→ **Document section**
Nixed long-term FortisBC LNG deal underscores growing competitiveness of renewables
tilbury_island_lng
An LNG contract with a Hawaiin power utility would have required an additional expansion to FortisBC's Tilbury Island, already undergoing a $400 million expansion.

At the Globe 2016 conference earlier this year, a diverse panel on energy agreed that natural gas could provide an important bridge as the world moves to low or no-carbon energy sources.

Even the Environmental Defence Fund agreed: natural gas could be the low-carbon backstop needed to bolster renewable power, which is mostly intermittent and unpredictable.

It was music to the ears of those who want to see a liquefied natural gas industry develop in B.C.

The one dissenter on the panel was Tzeporah Berman, who warned that investing in unconventional gas and liquefied natural gas might be folly, because adoption of renewable energy might come much quicker than many think.

“I think that, in some regions, we can leap straight to a significant renewable grid,” warned Berman, an adjunct professor of environmental studies at York University.

Just last week, an example of what she was talking about crystallized when FortisBC lost a 20-year LNG contract with Hawaii – a deal that would have required a second multimillion-dollar expansion of its Tilbury Island LNG plant, which is already undergoing a $400 million expansion.

But this time it wasn’t low oil and gas prices that caused an LNG developer to hit the pause or delete button – it was competition from renewable energy.

Under the 20-year agreement with Hawaii’s power utility, Hawaii Electric, FortisBC would have supplied 800,000 tonnes of LNG per year.

But the contract was dependent on a merger between Hawaii Electric and Florida’s NextEra Energy Inc.

On July 15, Hawaii’s Public Utilities Commission rejected the merger, saying it was not only bad for ratepayers, but that the power utility’s plans did not fit within Hawaii’s mandate to achieve a 100% renewable energy objective by 2045.

→ **Dataset section**
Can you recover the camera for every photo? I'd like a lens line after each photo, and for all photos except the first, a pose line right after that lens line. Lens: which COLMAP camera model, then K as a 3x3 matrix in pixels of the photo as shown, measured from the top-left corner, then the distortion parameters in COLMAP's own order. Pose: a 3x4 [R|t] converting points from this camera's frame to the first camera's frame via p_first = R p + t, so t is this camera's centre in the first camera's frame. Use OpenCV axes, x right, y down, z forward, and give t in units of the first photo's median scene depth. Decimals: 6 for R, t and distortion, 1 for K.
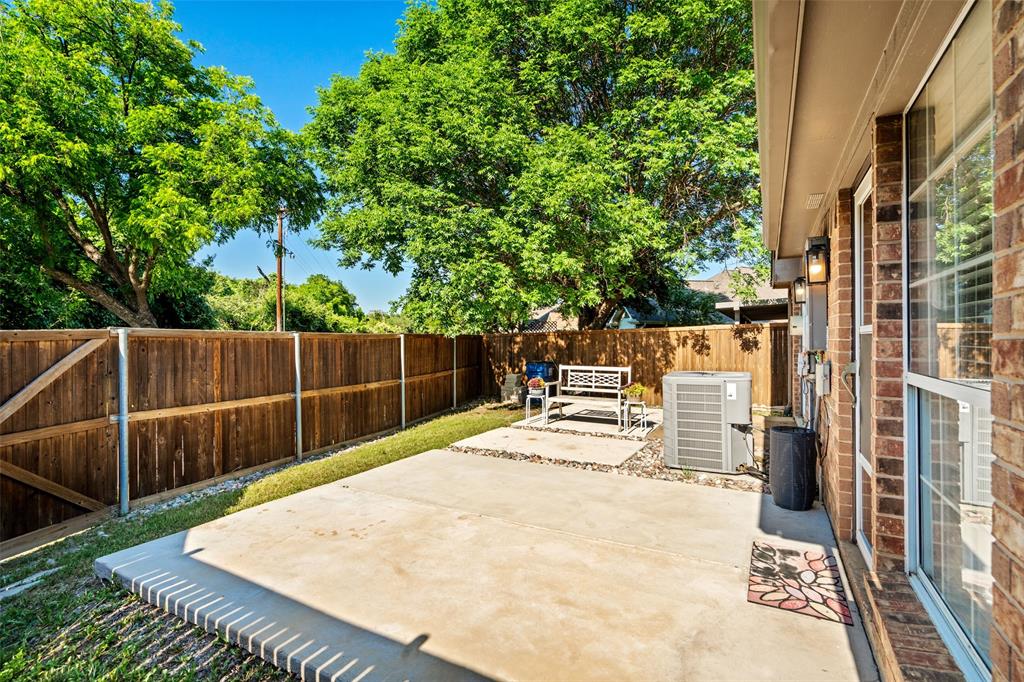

→ **Problems to solve**
1. In the article on the FortisBC LNG deal, translate this sentence into Spanish: "Under the 20-year agreement with Hawaii's power utility, Hawaii Electric, FortisBC would have supplied 800,000 tonnes of LNG per year."
2. Answer these questions from the article on the FortisBC LNG deal:
(a) At which university is Tzeporah Berman an adjunct professor?
(b) How much is the expansion already underway at the Tilbury Island plant?
(c) By what year does Hawaii's mandate aim to reach 100% renewable energy?
The data has nothing to do with the text.

→ **Answers in order**
1. Según el acuerdo de 20 años con la empresa eléctrica de Hawái, Hawaii Electric, FortisBC habría suministrado 800.000 toneladas de GNL al año.

2.
(a) York University
(b) $400 million
(c) 2045